Schools aren't just for teaching

September 07, 1996|By Harold Jackson

THERE HAS NEVER been a time in America when teachers did nothing but teach. Since colonial times and frontier days, teachers have taken more than academic interest in the children under their charge. They have tried to find out if problems at home were preventing learning at school. And, when possible, they have helped children overcome those problems, even if it meant telling parents what they were doing wrong.

What's different about now and then, what makes teachers look back nostalgically, is the severity of the problems children bring to school today and the greater likelihood that there's nothing a teacher can do to help. Too frequently, conversation with a parent (if you can find one to talk to) only leads to greater frustration.

The depth of the social and economic afflictions that many urban children bring to school makes it disingenuous for critics to keep chanting that you can't throw money at the problem.
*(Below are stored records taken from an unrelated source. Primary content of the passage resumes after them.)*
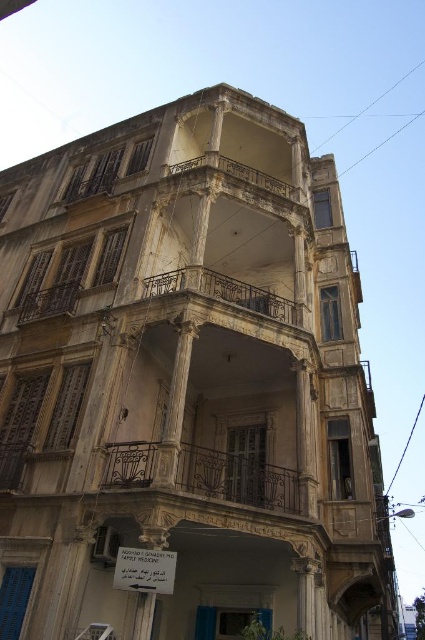
You are standing in front of the building and notice two balconies at the center. Which balcony, the rustic wrought iron balcony at center or the rusty metal balcony at center, is closer to you?

The rustic wrought iron balcony at center is closer to you because it is in front of the rusty metal balcony at center.

You are standing in front of the building and want to enter through the blue door. Which balcony, the rustic wrought iron balcony at center or the rusty metal balcony at center, is directly above the entrance area?

The rusty metal balcony at center is directly above the entrance area because the rustic wrought iron balcony at center is positioned under it.

You are a painter standing at the base of the building. You need to paint both the rustic wrought iron balcony at center and the rusty metal balcony at center. Which balcony should you paint first if you want to start with the one closer to you?

The rustic wrought iron balcony at center is closer to you than the rusty metal balcony at center, so you should paint the rustic wrought iron balcony at center first.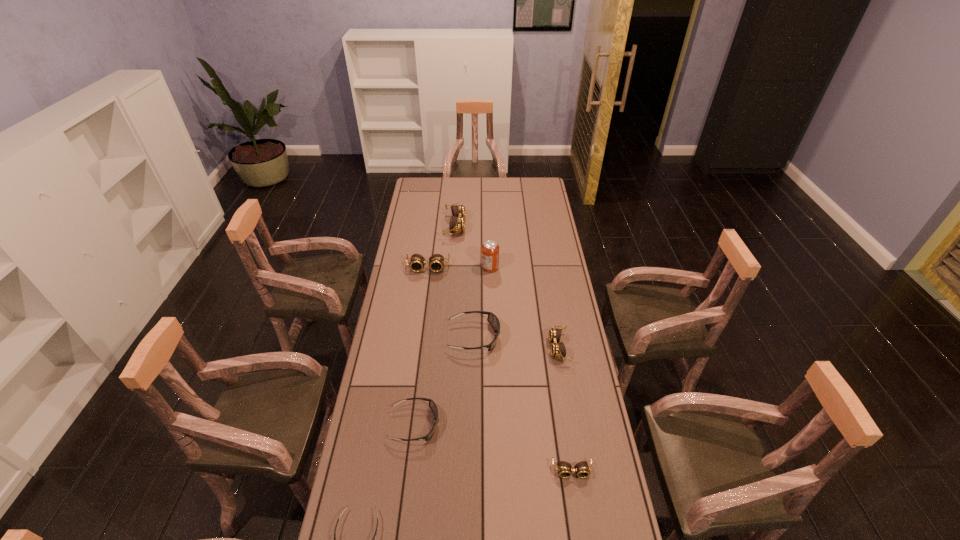
The width and height of the screenshot is (960, 540). I want to click on black goggles object that ranks as the closest to the second nearest black goggles, so click(x=373, y=539).

Identify which black goggles is the second nearest to the nearest object. Please provide its 2D coordinates. Your answer should be formatted as a tuple, i.e. [(x, y)], where the tuple contains the x and y coordinates of a point satisfying the conditions above.

[(492, 318)]

Locate an element on the screen. Image resolution: width=960 pixels, height=540 pixels. free space in the image that satisfies the following two spatial constraints: 1. through the lenses of the second tallest object; 2. on the left side of the tallest object is located at coordinates (452, 268).

Locate an element on the screen. free location that satisfies the following two spatial constraints: 1. through the lenses of the biggest brown goggles; 2. through the lenses of the second farthest goggles is located at coordinates (452, 268).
That is, unless they also admit that you can't throw administrative changes at the problem, or curriculum revisions, or teachers.

The problem is bigger than any of those remedies alone. But it's also bigger than they are collectively. Because those solutions can only be applied in the schools, and often that's not where the problem is. It's in the homes.

It's impossible to improve the performance of some schools without improving what happens to their students at home. Any teacher will tell you she gets better results when her students come to school ready to learn, not tired or hungry or abused or addicted or infected or pregnant.

Teachers who try to ignore the laundry list of dysfunctions staring them in face each morning at roll call realize by day's end that they can't. Teachers who try to fill the voids in so many students' lives discover by week's end that they have no life of their own.

Nor much time to teach.

The home factor

Someone other than the teacher is supposed to be responsible for preparing a child to learn. Ideally, that someone should be a parent, but in too many cases that's not going to happen.

Some schools have accepted that reality. They are taking direct steps to solve problems at home that affect a child's ability to learn. They're not waiting for a teacher to involve himself in a situation that he has neither the time or expertise to deal with.

Some critics say that's what's wrong with the schools, that they're trying to do too much. But if they don't do it, who will?

The job of the schools is education, but to do their job they need the right tools. And in today's America, that's not just books, chalk and computers, it's social workers, jobs counselors and substance-abuse experts -- and not just for the students.

One nationally acclaimed drop-out prevention program, Communities in Schools, identifies the problems students have away from school and helps provide the resources to solve them. The 1,025 schools in the program across the nation are models of intergovernmental cooperation, providing case workers from various social-service agencies who meet on site with children and parents.

There is no mystery as to where to send an adult once his problem is identified and he decides he wants help. If space for a desk and a telephone can be found, the appropriate agency can locate a staff person right inside the school.

America's public schools are evolving. Some have health clinics inside, some even have day-care centers. That's hard for traditionalists to accept. They want their schools to be about one thing -- education by a teacher in a classroom. In many settings, that's possible. But in too many big-city schools, it's not. To teach, those schools have to provide more.

Harold Jackson writes editorials for The Sun.